Sir Alex Ferguson: Keep rivalry but end tasteless taunts

Manchester United manager wants passion preserved but full respect shown for Hillsborough victims

When it comes to a fixture he considers more important than any other in the fabric of Manchester United's season, Sir Alex Ferguson wants the chants about Munich and Hillsborough to go but the animosity to remain.

The Manchester United manager is both passionate and a realist. Ferguson will be horrified if the chants of: "You're always the victim, it's never your fault," that drifted like poison gas from the Stretford End during last Saturday's defeat of Wigan Athletic are repeated at Anfield tomorrow. And yet there is no point Liverpool meeting Manchester United without an edge. These are cities and clubs with their tribalism, history and territory; they are not moveable sporting franchises.

Asked if the first match Liverpool stage after the extent of their supporters' betrayal in Sheffield became known could "draw a line in the sand", Ferguson said: "I don't think it will change the animosity towards each other.

"What can change are supporters going beyond the pale in the chants that refer to Munich or Hillsborough. That can be the end of that – and then they can fight as much as they like."

The "fight" was meant metaphorically. "You have to remember that it is a minority and a minority can create the headlines in order to get a voice," Ferguson said. "They have an opinion and they want to be heard – an obscene opinion but nonetheless it is there."

Their relationship has sometimes been fractious and never close, but Ferguson has known Kenny Dalglish since the days when he used to give the teenage Dalglish, who lived near him in Govan, a lift.

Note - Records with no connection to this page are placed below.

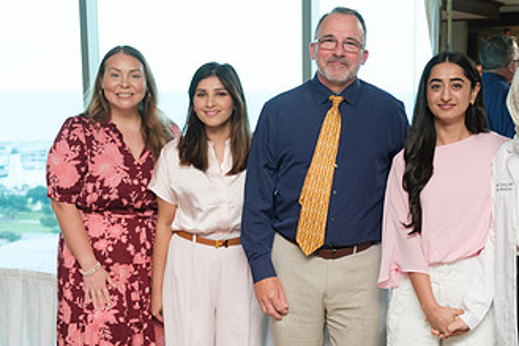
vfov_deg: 22.4
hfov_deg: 33.2
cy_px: 265
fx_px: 865
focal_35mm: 60
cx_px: 341
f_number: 2.8
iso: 640
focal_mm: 22.7
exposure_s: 1/125
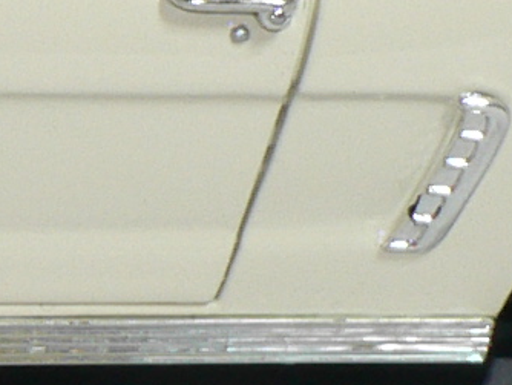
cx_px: -130
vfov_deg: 3.3
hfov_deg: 4.4
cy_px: 37
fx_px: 6690
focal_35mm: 452
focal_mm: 9.8
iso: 80
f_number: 3.2
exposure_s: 1/60
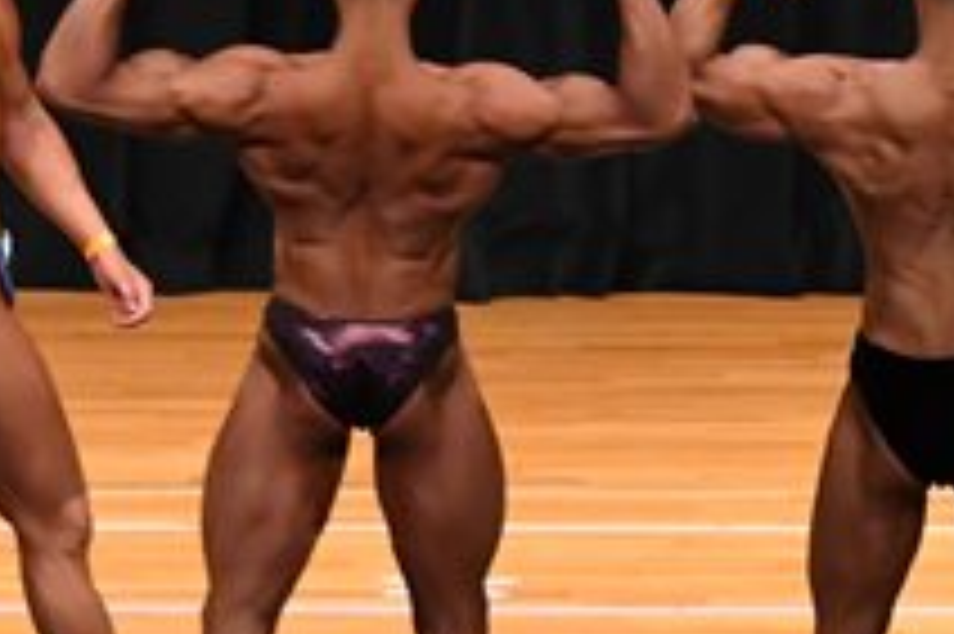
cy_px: 310
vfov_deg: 3.2
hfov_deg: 4.8
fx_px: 11333
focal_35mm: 428
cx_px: 1226
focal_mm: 78
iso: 4000
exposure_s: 1/400
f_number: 5.6
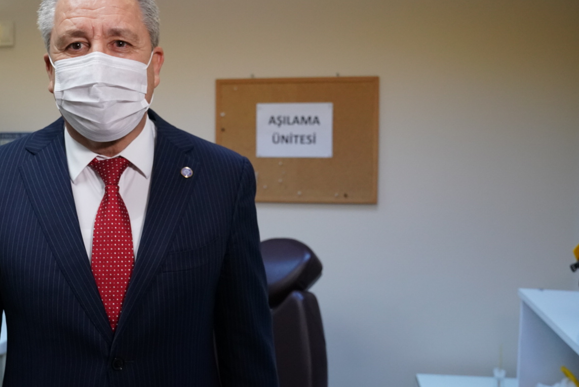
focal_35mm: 41
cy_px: 195
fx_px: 660
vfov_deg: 32.7
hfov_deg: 47.0
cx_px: 225
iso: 4000
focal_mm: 29
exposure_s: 1/800
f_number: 4.5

When the news of Hillsborough struck, he was the first to phone the then Liverpool manager and attended the memorial service at Anfield. Ferguson was, however, staggered by this month's report into the police cover-up.

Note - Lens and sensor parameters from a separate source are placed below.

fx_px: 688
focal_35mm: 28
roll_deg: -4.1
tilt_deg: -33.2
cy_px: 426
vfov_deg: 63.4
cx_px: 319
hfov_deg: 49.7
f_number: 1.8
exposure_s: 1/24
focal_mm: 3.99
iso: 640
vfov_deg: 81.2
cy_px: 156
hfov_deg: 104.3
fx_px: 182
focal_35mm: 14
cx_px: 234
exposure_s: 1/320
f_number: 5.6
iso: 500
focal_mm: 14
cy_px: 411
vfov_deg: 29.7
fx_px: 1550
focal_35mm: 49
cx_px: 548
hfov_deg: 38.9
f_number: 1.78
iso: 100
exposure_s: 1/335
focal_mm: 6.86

"I didn't read the report, I just heard David Cameron's speech," he said. "I did read the Independent on Sunday and the coverage of all the issues was fantastic, amazing. It was horrific, absolutely horrific in this day and age. You think it could happen in some South American country but it was quite amazing."

The emotion, as 96 balloons are released and three sides of Anfield become a mosaic to remember the innocent dead, is guaranteed. What follows is not. Four years ago at Old Trafford, United and City supporters raised their scarves in unison to commemorate the 50th anniversary of the Munich disaster.

Except for those in the away end who saw Sven Goran Eriksson continue his habit of beating Ferguson every time the two have met, the match was a desultory anti-climax. "The place was so flat," said Ferguson. "In the dressing room beforehand, I felt it myself. We just could not perform and we were just glad to get it over with because it was such an emotional day for us. It might be that way on Sunday."

Curiously, Manchester United and Liverpool find themselves a mirror image of where they were in April 1989. United finished the traumatic season 11th, 25 points adrift of Liverpool and in Ferguson's first few years they carried out a guerrilla war of sorts, snatching victories against the grain. It is the kind of over-performance that Liverpool manager Brendan Rodgers must hope for tomorrow.

It is a curious fact of Ferguson's life that, though he regards Liverpool as the great enemy, they have rarely gone head to head for a title during his years at Old Trafford.

Manchester United finished second in 1988 and Liverpool in 2009 and there was a close race in 1997 but since Rafa Benitez's departure the challenge from Merseyside has flickered and faded.

Arsenal, Chelsea, even Blackburn Rovers, have been more potent threats to United in the Premier League than Liverpool. Asked if he could ever see it returning, Ferguson laughed: "I hope not. I am quite happy where we are.

"It is the same for them now as at United when I came down here. We could beat Liverpool but we could never win the league. The motivation now leans on the side of Liverpool, particularly at Anfield. It is a great atmosphere, the kind you want to be involved in. It is not an issue for me but the players have to handle it."